[Records contained in a dataset]
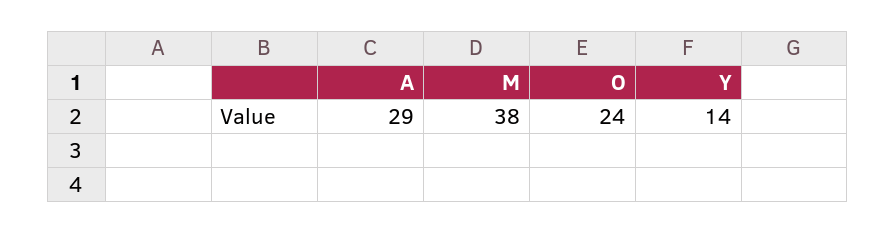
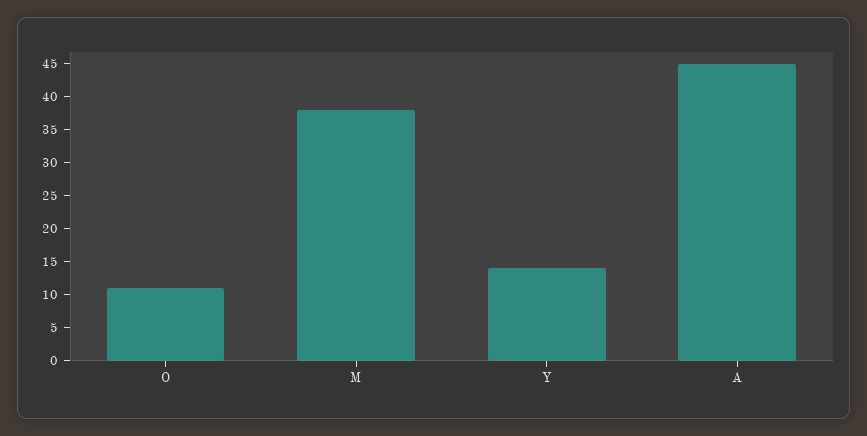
  {
-   "A": 29,
+   "A": 45,
    "M": 38,
-   "O": 24,
+   "O": 10,
    "Y": 14
  }

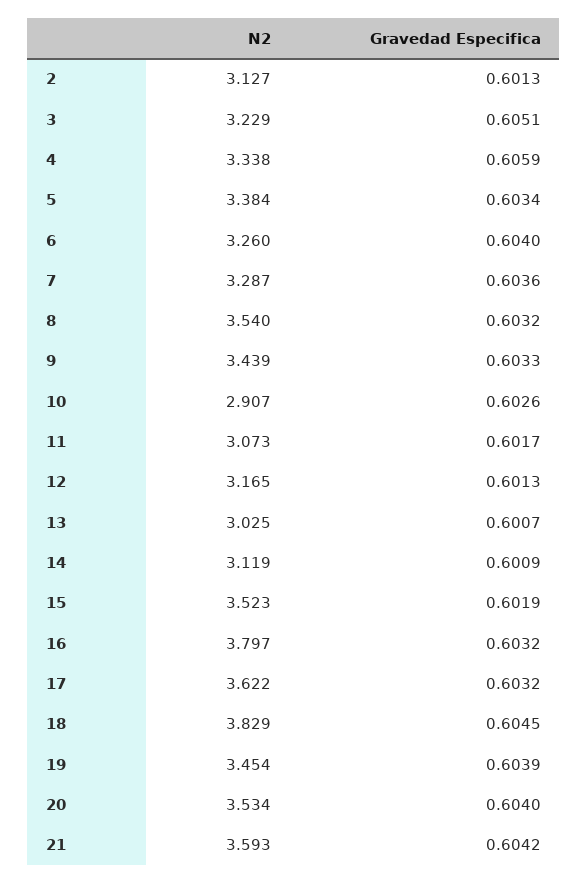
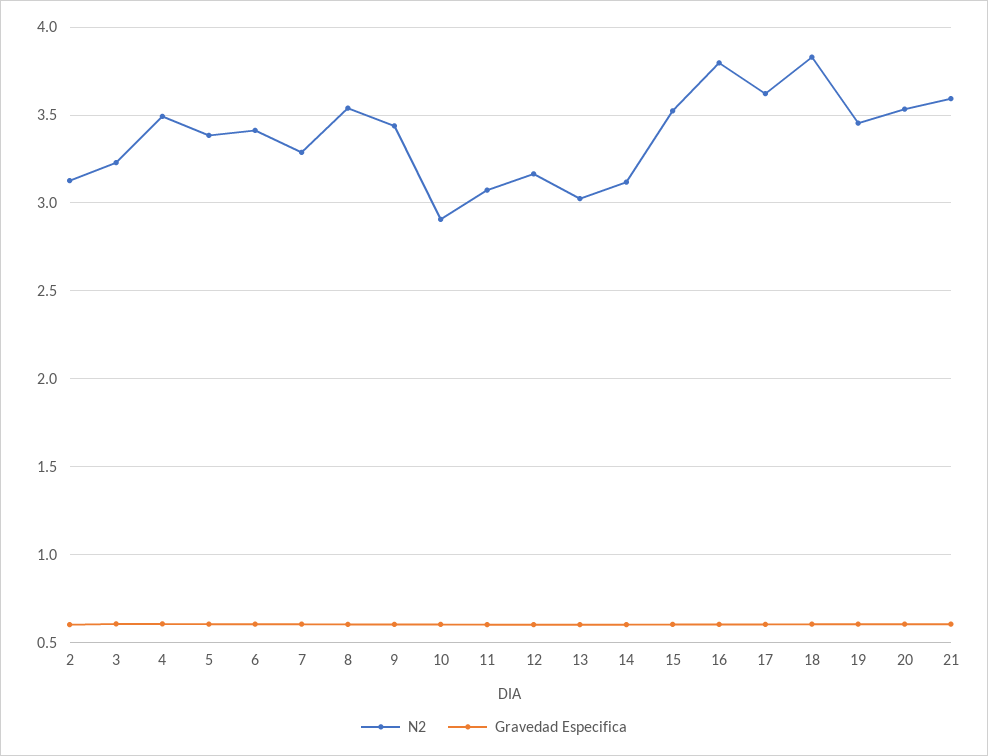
  {
    "N2": {
      "2": 3.127,
      "3": 3.229,
-     "4": 3.338,
+     "4": 3.5,
      "5": 3.384,
-     "6": 3.26,
+     "6": 3.4,
      "7": 3.287,
      "8": 3.54,
      "9": 3.439,
      "10": 2.907,
      "11": 3.073,
      "12": 3.165,
      "13": 3.025,
      "14": 3.119,
      "15": 3.523,
      "16": 3.797,
      "17": 3.622,
      "18": 3.829,
      "19": 3.454,
      "20": 3.534,
      "21": 3.593
    },
    "Gravedad Especifica": {
      "2": 0.6013,
      "3": 0.6051,
      "4": 0.6059,
      "5": 0.6034,
      "6": 0.604,
      "7": 0.6036,
      "8": 0.6032,
      "9": 0.6033,
      "10": 0.6026,
      "11": 0.6017,
      "12": 0.6013,
      "13": 0.6007,
      "14": 0.6009,
      "15": 0.6019,
      "16": 0.6032,
      "17": 0.6032,
      "18": 0.6045,
      "19": 0.6039,
      "20": 0.604,
      "21": 0.6042
    }
  }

- WHAT THE EXERCISE ASKS: Print all the lines above exactly as they are, but without the pictures.

- SOLUTION:
  {
-   "A": 29,
+   "A": 45,
    "M": 38,
-   "O": 24,
+   "O": 10,
    "Y": 14
  }

  {
    "N2": {
      "2": 3.127,
      "3": 3.229,
-     "4": 3.338,
+     "4": 3.5,
      "5": 3.384,
-     "6": 3.26,
+     "6": 3.4,
      "7": 3.287,
      "8": 3.54,
      "9": 3.439,
      "10": 2.907,
      "11": 3.073,
      "12": 3.165,
      "13": 3.025,
      "14": 3.119,
      "15": 3.523,
      "16": 3.797,
      "17": 3.622,
      "18": 3.829,
      "19": 3.454,
      "20": 3.534,
      "21": 3.593
    },
    "Gravedad Especifica": {
      "2": 0.6013,
      "3": 0.6051,
      "4": 0.6059,
      "5": 0.6034,
      "6": 0.604,
      "7": 0.6036,
      "8": 0.6032,
      "9": 0.6033,
      "10": 0.6026,
      "11": 0.6017,
      "12": 0.6013,
      "13": 0.6007,
      "14": 0.6009,
      "15": 0.6019,
      "16": 0.6032,
      "17": 0.6032,
      "18": 0.6045,
      "19": 0.6039,
      "20": 0.604,
      "21": 0.6042
    }
  }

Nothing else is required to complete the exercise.